Geoff Rodoreda: Der Großteil von Orwells «As I Please - Kolumnen, die für die Zeitschrift »Tribune« verfasst und für dieses Buch übersetzt wurden, erschien im Laufe des Jahres 1944. Der Zweite Weltkrieg war noch in vollem Gange. Die Kolumnen stecken voller unterhaltsamer und informativer Einblicke in die politische und öffentliche Meinung zu Krieg, Meinungsfreiheit, Demokratie, Nazi-Propaganda, der Zukunft Deutschlands, Antisemitismus in Großbritannien und US-amerikanischen Soldaten in Großbritannien. Aber sie geben auch Einblicke in die Konsumkultur Englands in dieser Zeit, thematisieren schwindende Traditionen und Kindheitserinnerungen von Orwell sowie viele andere Themen.
Gespräche in Pubs und auf der Straße
epd: In der Zeit, in der George Orwell seine Kolumnen schrieb, verfasste er auch seinen ersten Erfolgsroman, »Farm der Tiere« und nach dem Zweiten Weltkrieg sein Meisterwerk »1984«. Gibt es hier einen inhaltlichen Zusammenhang?
Rodoreda: Orwell schöpft für das Material für seine Kolumnen auch aus Gesprächen mit Londonern in Pubs und auf der Straße. Er begrüßt die Debatte mit den Lesern der »Tribune«, mit denen er in einen schriftstellerischen Dialog tritt, indem er recht kritische Leserbriefe veröffentlicht, die seine eigenen Ansichten oder die Politik der Kriegszeit anprangern. Dabei verfasst Orwell nicht nur einige seiner besten Kurztexte. Sondern nutzt sie auch als Forum, um mit Ideen zu experimentieren, von denen einige zu Konzepten, Ideen und Anliegen heranreifen, die Eingang in seinen letzten Roman »1984« finden.
Notizbücher und Briefe
epd: Welche Bedeutung haben die Kolumnen »As I Please« aus dem »Tribune" im Gesamtwerk von George Orwell?

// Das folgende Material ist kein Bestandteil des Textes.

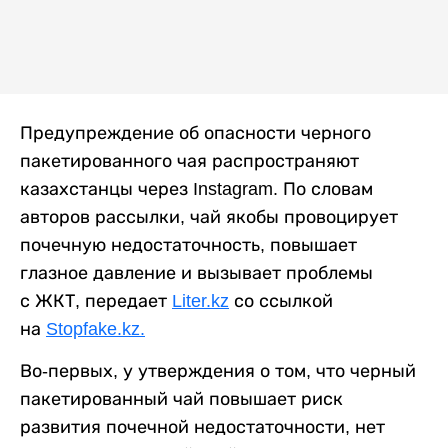
Предупреждение об опасности черного
пакетированного чая распространяют
казахстанцы через Instagram. По словам
авторов рассылки, чай якобы провоцирует
почечную недостаточность, повышает
глазное давление и вызывает проблемы
с ЖКТ, передает
Liter.kz
со ссылкой
на
Stopfake.kz.
Во-первых, у утверждения о том, что черный
пакетированный чай повышает риск
развития почечной недостаточности, нет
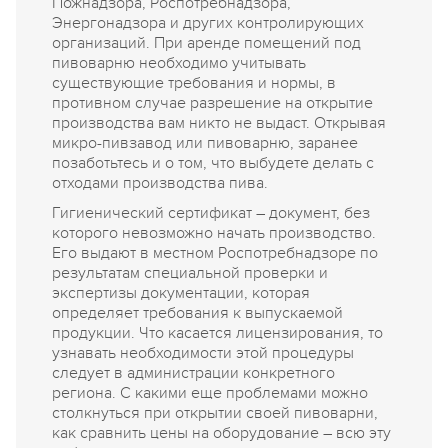
Пожнадзора, Роспотребнадзора,
Энергонадзора и других контролирующих
организаций. При аренде помещений под
пивоварню необходимо учитывать
существующие требования и нормы, в
противном случае разрешение на открытие
производства вам никто не выдаст. Открывая
микро-пивзавод или пивоварню, заранее
позаботьтесь и о том, что выбудете делать с
отходами производства пива.
Гигиенический сертификат – документ, без
которого невозможно начать производство.
Его выдают в местном Роспотребнадзоре по
результатам специальной проверки и
экспертизы документации, которая
определяет требования к выпускаемой
продукции. Что касается лицензирования, то
узнавать необходимости этой процедуры
следует в администрации конкретного
региона. С какими еще проблемами можно
столкнуться при открытии своей пивоварни,
как сравнить цены на оборудование – всю эту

Rodoreda: Orwell verwendete zwar Notizbücher, um Ideen festzuhalten, und war auch ein produktiver Briefeschreiber. Er führte jedoch kein Tagebuch im klassischen Sinne, weder für sich selbst noch für die Nachwelt. In dieser Hinsicht kommen Orwells Kolumnen in Bezug auf Inhalt, Stil und Regelmäßigkeit ihrer Veröffentlichung dem am nächsten, was man als Orwells öffentliches Kriegstagebuch bezeichnen könnte: Aus diesen Kolumnen gewinnen wir wahrscheinlich mehr Einblick in Orwell als Schriftsteller, Denker und Geschichtenerzähler als aus jeder anderen Reihe von Werken, die er verfasst hat.